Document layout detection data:
# # #

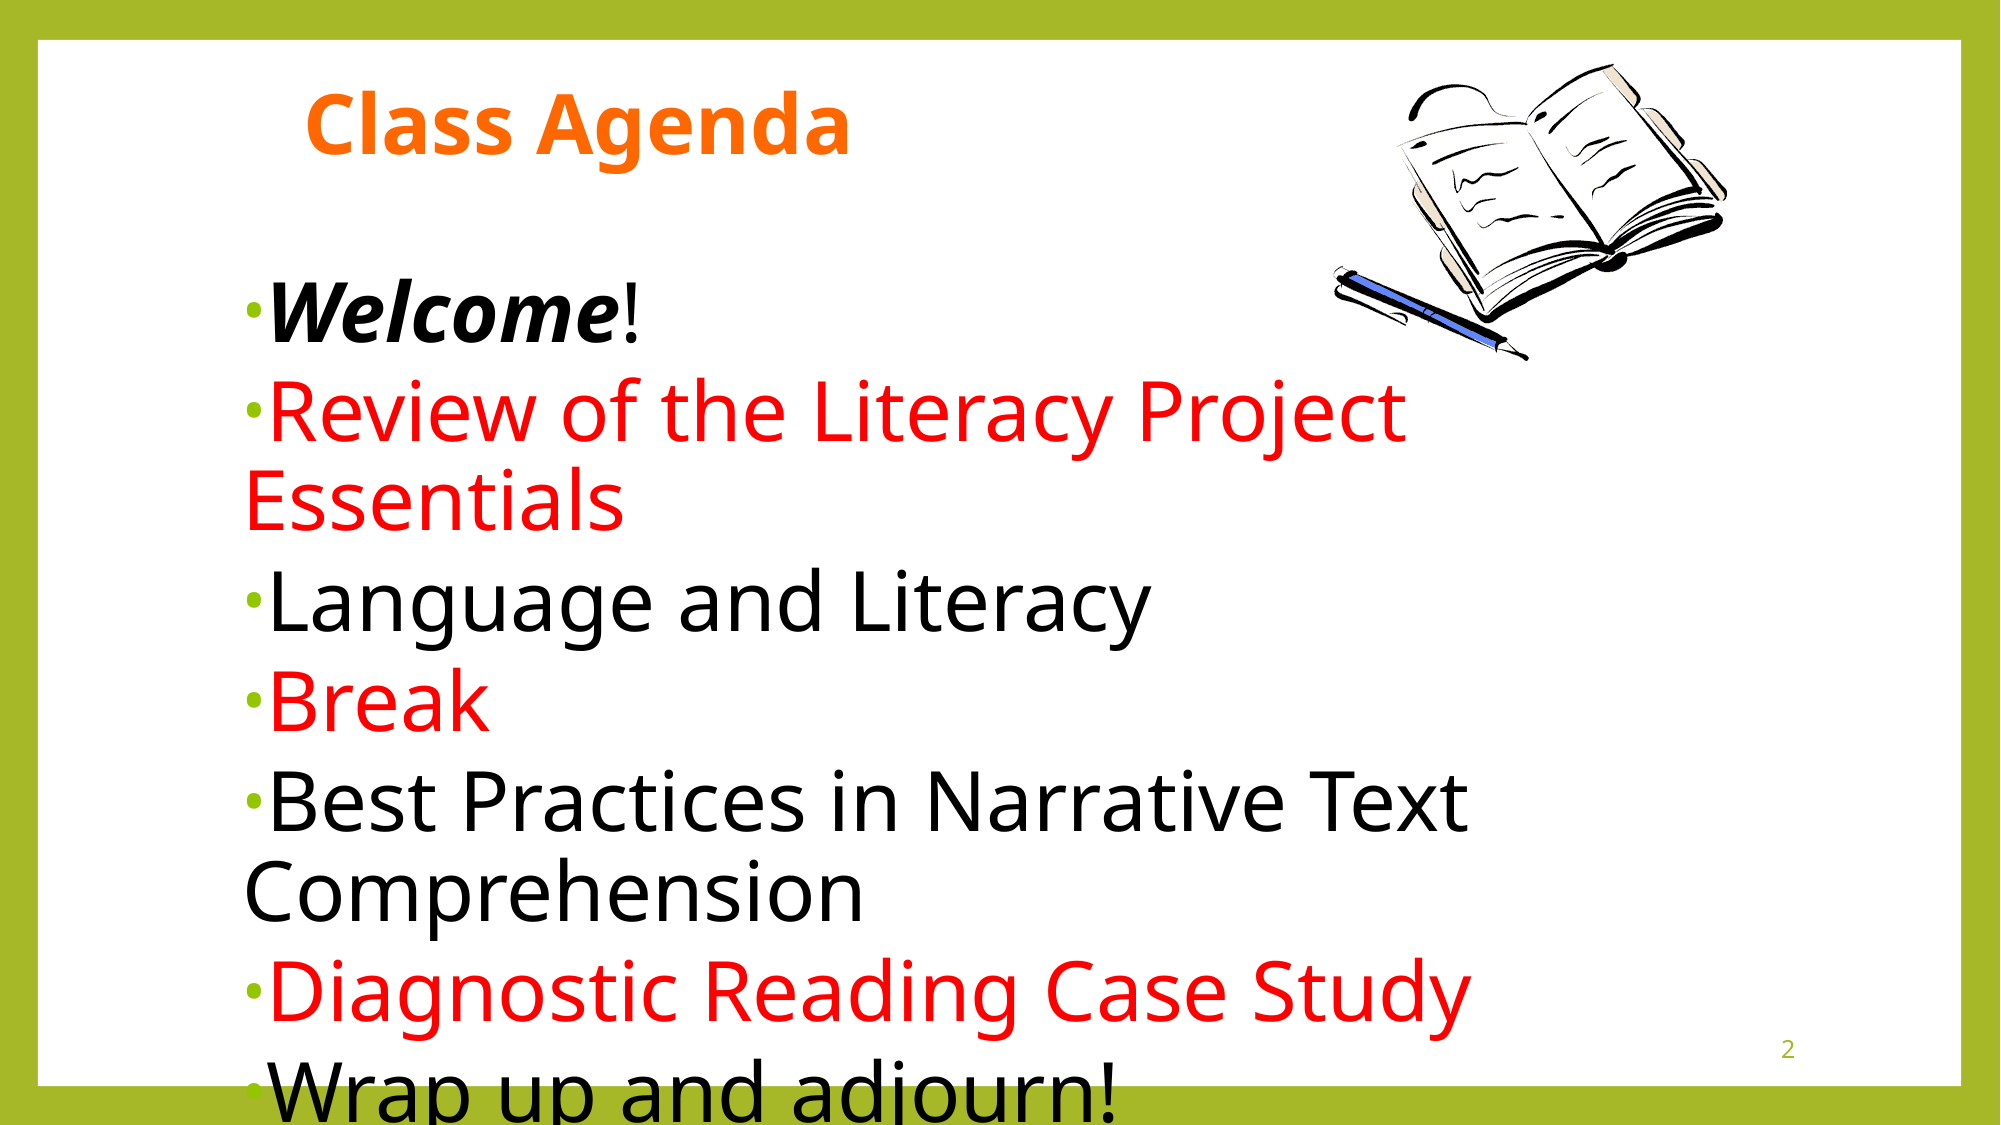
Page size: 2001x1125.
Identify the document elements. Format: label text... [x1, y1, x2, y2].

title Class Agenda [288, 33, 1189, 222]
picture [1328, 63, 1728, 362]
slide_number 2 [1530, 1020, 1811, 1081]
list Welcome! Review of the Literacy Project Essentials Language and Literacy Break Best Practices in Narrative Text Comprehension Diagnostic Reading Case Study Wrap up and adjourn! [223, 270, 1671, 1125]
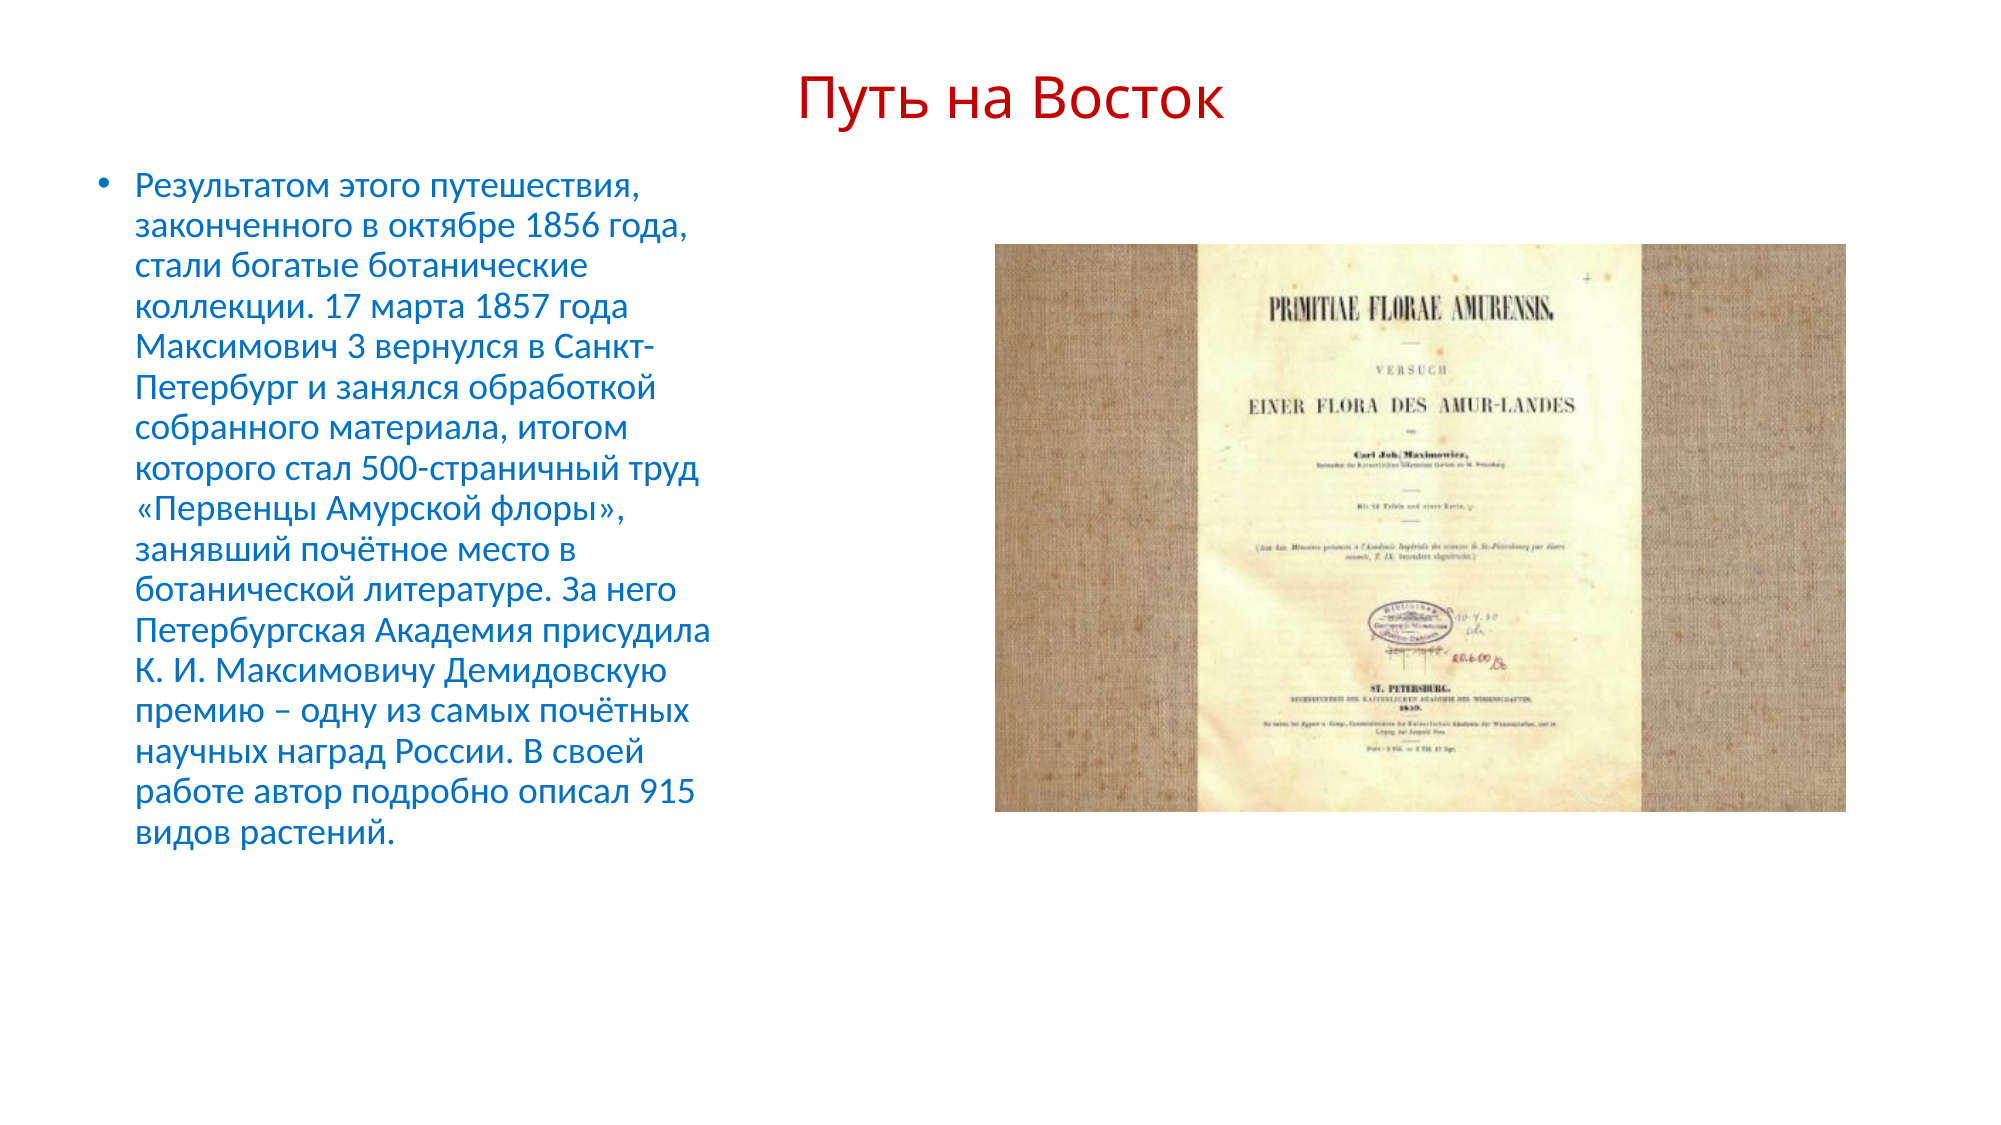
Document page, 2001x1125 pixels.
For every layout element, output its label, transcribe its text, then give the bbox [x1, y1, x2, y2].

list Результатом этого путешествия, законченного в октябре 1856 года, стали богатые ботанические коллекции. 17 марта 1857 года Максимович 3 вернулся в Санкт-Петербург и занялся обработкой собранного материала, итогом которого стал 500-страничный труд «Первенцы Амурской флоры», занявший почётное место в ботанической литературе. За него Петербургская Академия присудила К. И. Максимовичу Демидовскую премию – одну из самых почётных научных наград России. В своей работе автор подробно описал 915 видов растений. [82, 157, 755, 1014]
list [995, 244, 1846, 812]
title Путь на Восток [158, 59, 1863, 140]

# # #

> What is required: When you print the records above, keep them exact and leave out the pictures.

> Written answer:
Page size: 2001x1125.
Identify the document elements. Format: label text... [x1, y1, x2, y2].

title Class Agenda [288, 33, 1189, 222]
picture [1328, 63, 1728, 362]
slide_number 2 [1530, 1020, 1811, 1081]
list Welcome! Review of the Literacy Project Essentials Language and Literacy Break Best Practices in Narrative Text Comprehension Diagnostic Reading Case Study Wrap up and adjourn! [223, 270, 1671, 1125]
Document page, 2001x1125 pixels.
For every layout element, output its label, transcribe its text, then give the bbox [x1, y1, x2, y2].

list Результатом этого путешествия, законченного в октябре 1856 года, стали богатые ботанические коллекции. 17 марта 1857 года Максимович 3 вернулся в Санкт-Петербург и занялся обработкой собранного материала, итогом которого стал 500-страничный труд «Первенцы Амурской флоры», занявший почётное место в ботанической литературе. За него Петербургская Академия присудила К. И. Максимовичу Демидовскую премию – одну из самых почётных научных наград России. В своей работе автор подробно описал 915 видов растений. [82, 157, 755, 1014]
list [995, 244, 1846, 812]
title Путь на Восток [158, 59, 1863, 140]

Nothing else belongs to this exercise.